▸ **ЗАДАНИЕ A**: Где, согласно воспоминаниям о Булате Окуджаве, рассказчику впервые удалось подойти к нему?
▸ **ЗАДАНИЕ B**: Повторите дословно фрагмент воспоминаний о Булате Окуджаве: всё, начиная со слов «Я уезжал из» и вплоть до слов «созвониться в Москве.».
▸ **ЗАДАНИЕ C**: Продолжите воспоминания о Булате Окуджаве, начиная сразу после их последнего предложения.

▸ **ТЕКСТ**:

В фильме мы сняли нескольких здравствовавших литераторов, прошедших войну. Меня интересовали Григорий Поженян как дважды похороненный, Давид Самойлов, Юрий Левитанский и, естественно, Булат Шалвович. И вот со всеми я очень спокойно договорился, позвонил Левитанскому, мы очень легко встретились и начали съемки. То же случилось с Поженяном и даже с Самойловым, который жил тогда в Прибалтике и, кажется, специально приехал. С ними оказалось просто. А с Окуджавой… Ходил в ЦДЛ, слушал, как он пел, читал, говорил, а подойти не мог.
Но однажды это все-таки случилось.
Я уезжал из Варшавы в Москву и на вокзале у поезда увидел Булата Шалвовича с женой. Много лет не мог, не мог, не мог, а здесь просто подбежал к нему, представился, сказал, что я такой-сякой, работал в «Современнике», на Таганке, а теперь вот придумал такой театр «Школа современной пьесы»… Булат Шалвович доброжелательно сказал: «Вы заходите к нам!» — и назвал номер купе, в котором они ехали. Помню, что долго стоял в тамбуре и ждал, когда же наконец будет удобно к ним зайти. А когда пришел, все оказалось просто, мы замечательно говорили и решили созвониться в Москве.
Надо сказать, что, как только возник наш театр и появилась своя сцена, мне сразу захотелось, чтобы на эту сцену вышел Окуджава. В Москве я ему позвонил и предложил выступить. Булат Шалвович ответил просто и спокойно, сказав фразу, которую я запомнил.
К тому времени у меня за плечами уже был опыт общения с большими артистами, режиссерами, писателями... Со многими из них мы вместе работали.

▸ **ПРЕДСТАВЛЕННЫЙ МАТЕРИАЛ**:

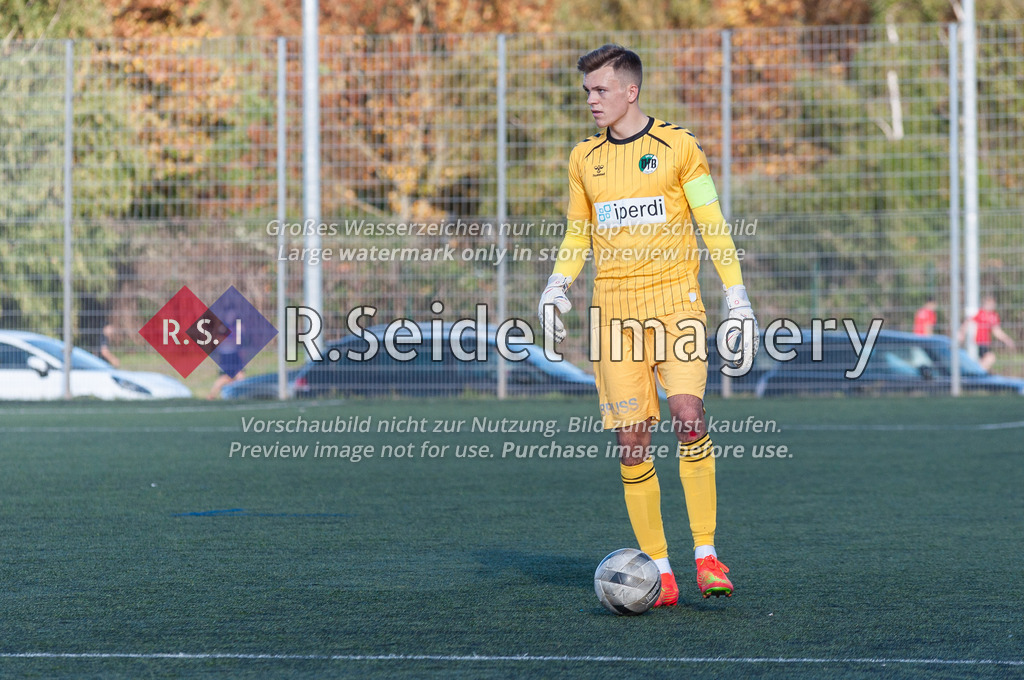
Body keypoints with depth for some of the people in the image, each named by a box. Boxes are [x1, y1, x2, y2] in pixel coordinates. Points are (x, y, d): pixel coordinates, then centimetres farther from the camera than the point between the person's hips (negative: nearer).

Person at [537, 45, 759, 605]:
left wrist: (737, 298, -3)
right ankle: (658, 569, 5)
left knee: (688, 415, -21)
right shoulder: (584, 158, 12)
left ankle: (706, 554, -13)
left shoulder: (677, 146, 2)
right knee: (630, 442, -3)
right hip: (613, 309, 3)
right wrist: (557, 285, 3)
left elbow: (712, 225, 3)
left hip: (675, 302, -3)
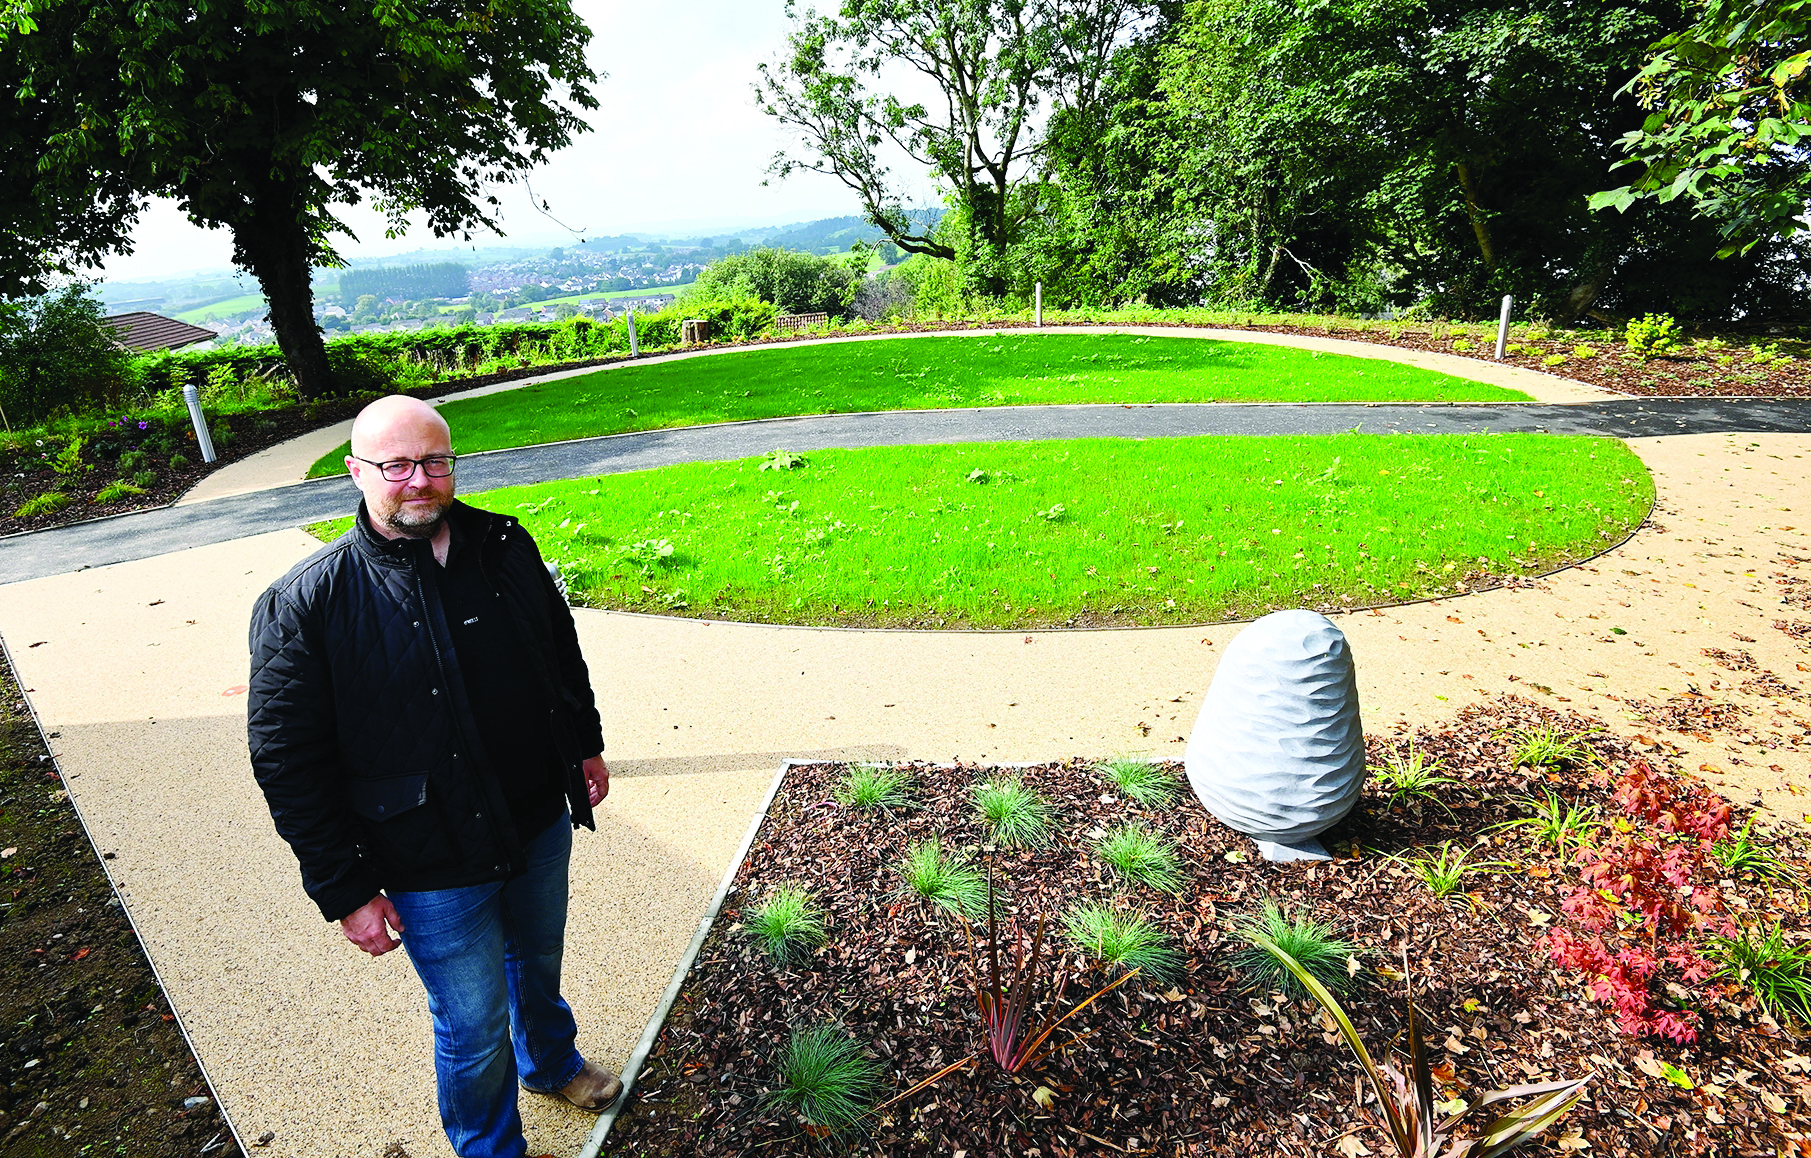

▸ **ОТВЕТ К ЗАДАНИЮ A**: На вокзале в Варшаве, у поезда в Москву.

▸ **ОТВЕТ К ЗАДАНИЮ B**:
Я уезжал из Варшавы в Москву и на вокзале у поезда увидел Булата Шалвовича с женой. Много лет не мог, не мог, не мог, а здесь просто подбежал к нему, представился, сказал, что я такой-сякой, работал в «Современнике», на Таганке, а теперь вот придумал такой театр «Школа современной пьесы»… Булат Шалвович доброжелательно сказал: «Вы заходите к нам!» — и назвал номер купе, в котором они ехали. Помню, что долго стоял в тамбуре и ждал, когда же наконец будет удобно к ним зайти. А когда пришел, все оказалось просто, мы замечательно говорили и решили созвониться в Москве.

▸ **ОТВЕТ К ЗАДАНИЮ C**:
В «Современнике» ставил «Из записок Лопатина» по Симонову, на Таганке — с Айтматовым, не раз доводилось разговаривать с Александром Володиным, Алексеем Арбузовым, Евгением Евтушенко, Андреем Вознесенским, Давидом Самойловым, Михаилом Жванецким и разными другими великими и знаменитыми. Я был тогда начинающим режиссером, и они относились ко мне несколько снисходительно, как бы разрешали с собой общаться, ставить себя, работать с собой… Булат Шалвович сказал фразу, которую я, обозначенный сейчас разными почетными званиями, наградами и премиями, вспоминаю, когда звонят студенты, или кто-то из глухой провинции, или даже из детского сада и просят прийти, рассказать или что-то сделать. Хочу ответить: «Нет!!! Нет времени, у меня репетиции, выпуск спектакля, гастроли» — или что-нибудь подобное. Но после этой фразы вынужден отвечать так, как тогда ответил Булат Шалвович: «Почту за честь».
Мы договорились, что я приеду в Переделкино, и он объяснил, как проехать, что сперва будет улица Чайковского, потом Довженко…
Долго думал, что ему подарить. Я редко заглядываю в магазины, захожу как на выставки. Чаще всего покупаю вещи бесполезные. Как-то приобрел большую вьетнамскую деревянную люстру, которая не светит.
Там очень много деревяшек, и, для чего они, совершенно непонятно. Может быть, чтобы издавать какие-то звуки от ветра. Вот эту конструкцию я принес домой, и родственники сказали: красивая вещь, но что с ней делать? А когда нужно было ехать к Булату Шалвовичу, очень хотел чем-нибудь его удивить. И привез эту люстру. Надо сказать, что он реагировал как ребенок. Не шумный, но очень непосредственный ребенок. Этой странной люстре он очень обрадовался и сразу же ее повесил. И сейчас она там висит... В Переделкине... В музее.
Я не знал, что он собирает колокольчики; потом уже, когда узнал, отовсюду их привозил. Целый семестр я читал лекции по драматургии Чехова в Рочестерском университете в Америке и ставил спектакль в тамошнем театре. А неподалеку от Рочестера — Ниагарский водопад. Для меня, которого только выпустили за рубеж, увидеть Ниагарский водопад было что попасть на Луну. Я долго к этому готовился и наконец сказал дочери Маше, которой тогда было четырнадцать лет, что в выходные мы возьмем машину и поедем смотреть водопад. Искренне считал, что, как только мы его увидим, случится что-то очень важное. В школе говорили, что он самый высокий, и еще много всего... В общем, для меня это была легенда.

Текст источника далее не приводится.